Mar 03, 2016

Water works flow in Western Downs region

Water works flow in Western Downs region

Major works are continuing to roll out in a $28.5 million water and wastewater upgrade for Chinchilla.

FB Contracting is due to start work in April on 8km of water pipelines connecting a new raw water pumping station to a new potable water treatment plant and linking into the water supply network at Colamba St.

Western Downs Regional Council infrastructure services general manager Graham Cook said that component of the Chinchilla project was expected to cost about $2.7 million and be completed by September.

Engineering group Monadelphous was recently named as the successful tenderer to build the potable water treatment plant, with construction set to begin in July 2016 and run to August 2017.

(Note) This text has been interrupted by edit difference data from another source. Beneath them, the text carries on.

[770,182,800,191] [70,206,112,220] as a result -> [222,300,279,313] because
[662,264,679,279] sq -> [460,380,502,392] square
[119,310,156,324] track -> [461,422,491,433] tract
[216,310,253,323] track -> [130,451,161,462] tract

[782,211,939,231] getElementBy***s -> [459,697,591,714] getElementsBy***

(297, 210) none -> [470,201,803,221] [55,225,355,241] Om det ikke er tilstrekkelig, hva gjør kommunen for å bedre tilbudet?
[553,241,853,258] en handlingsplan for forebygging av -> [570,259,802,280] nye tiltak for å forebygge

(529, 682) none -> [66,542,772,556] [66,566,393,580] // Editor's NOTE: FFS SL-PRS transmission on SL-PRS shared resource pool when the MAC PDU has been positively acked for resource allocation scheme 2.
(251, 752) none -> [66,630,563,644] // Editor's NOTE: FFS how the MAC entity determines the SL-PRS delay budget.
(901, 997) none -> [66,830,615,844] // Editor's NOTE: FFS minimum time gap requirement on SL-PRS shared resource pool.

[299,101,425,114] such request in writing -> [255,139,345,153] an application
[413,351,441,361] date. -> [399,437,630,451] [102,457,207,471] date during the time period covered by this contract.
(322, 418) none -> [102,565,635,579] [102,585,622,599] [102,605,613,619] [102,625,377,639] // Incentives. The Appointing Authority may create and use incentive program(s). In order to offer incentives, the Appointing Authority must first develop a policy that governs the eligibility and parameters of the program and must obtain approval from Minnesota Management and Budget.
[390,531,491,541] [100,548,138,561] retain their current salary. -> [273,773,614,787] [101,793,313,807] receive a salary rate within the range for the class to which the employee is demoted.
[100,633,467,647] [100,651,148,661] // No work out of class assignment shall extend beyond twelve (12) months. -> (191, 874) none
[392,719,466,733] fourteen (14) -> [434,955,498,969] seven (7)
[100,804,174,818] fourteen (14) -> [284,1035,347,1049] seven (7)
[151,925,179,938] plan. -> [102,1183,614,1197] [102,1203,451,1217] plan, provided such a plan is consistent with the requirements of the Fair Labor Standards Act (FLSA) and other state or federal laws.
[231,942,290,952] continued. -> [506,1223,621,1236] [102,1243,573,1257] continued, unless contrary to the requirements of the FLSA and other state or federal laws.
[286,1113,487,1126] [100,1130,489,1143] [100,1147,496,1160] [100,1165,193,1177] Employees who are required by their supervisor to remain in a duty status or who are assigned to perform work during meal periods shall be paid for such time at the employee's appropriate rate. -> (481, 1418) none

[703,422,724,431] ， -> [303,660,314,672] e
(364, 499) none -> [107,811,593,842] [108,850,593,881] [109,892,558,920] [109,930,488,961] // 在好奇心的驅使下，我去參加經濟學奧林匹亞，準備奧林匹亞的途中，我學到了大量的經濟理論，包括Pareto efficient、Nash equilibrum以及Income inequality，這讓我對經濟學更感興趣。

That Stage 1, $10.5 million package includes constructing the raw water pumping station on the Condamine River, a new water treatment plant and a 3.5 million-litre reservoir.

Mr Cook urged local businesses looking to subcontract to contact the contractors directly at their head office.

Aquatec Maxcon is completing the town’s new wastewater treatment plant, which is due to be officially opened on March 7.

Mr Cook said $11.4 million had been earmarked for that work, but it was expected to come in about $1 million under budget.

Combined, the Chinchilla projects represent the largest capital works project the council has embarked on.

Carried out under an Accelerated Utilities Capital Works Program, they are intended to give Chinchilla residents a modern top-of-the-line treatment plan, and 3.5-megalitre potable water reservoir.

The program stemmed from an assessment of the region’s sewerage and water network after the amalgamation of the Dalby, Murilla, Tara, Chinchilla and Wambo shires and part of Taroom Shire to form the Western Downs Regional Council area.

“At the time the influx of resource sector business to the region required that we had to upgrade a lot of our facilities because we didn’t have the capacity to handle the extra load and much of the existing plant was reaching the end of its life,” Mr Cook said.

“Council looked at the whole network, did assessments and put a 10-year program in place.

“The first five years of that required about $125 million and the next five years about $25 million, which is about the amount we would have normally spent.”

The Chinchilla water treatment plant was the last on the list of major projects to be completed, he said.

“And it looks like we’ve delivered that work (the first five years of the Accelerated Utilities Capital Works Program) about $25 million under budget,” Mr Cook said.

While the demands of the resource sector wax and wane, Mr Cook said the council had tailor-made projects to suit population trends.

“What we’ve done is made the project so we can easily retrofit to increase capacity should things ramp up,” he said.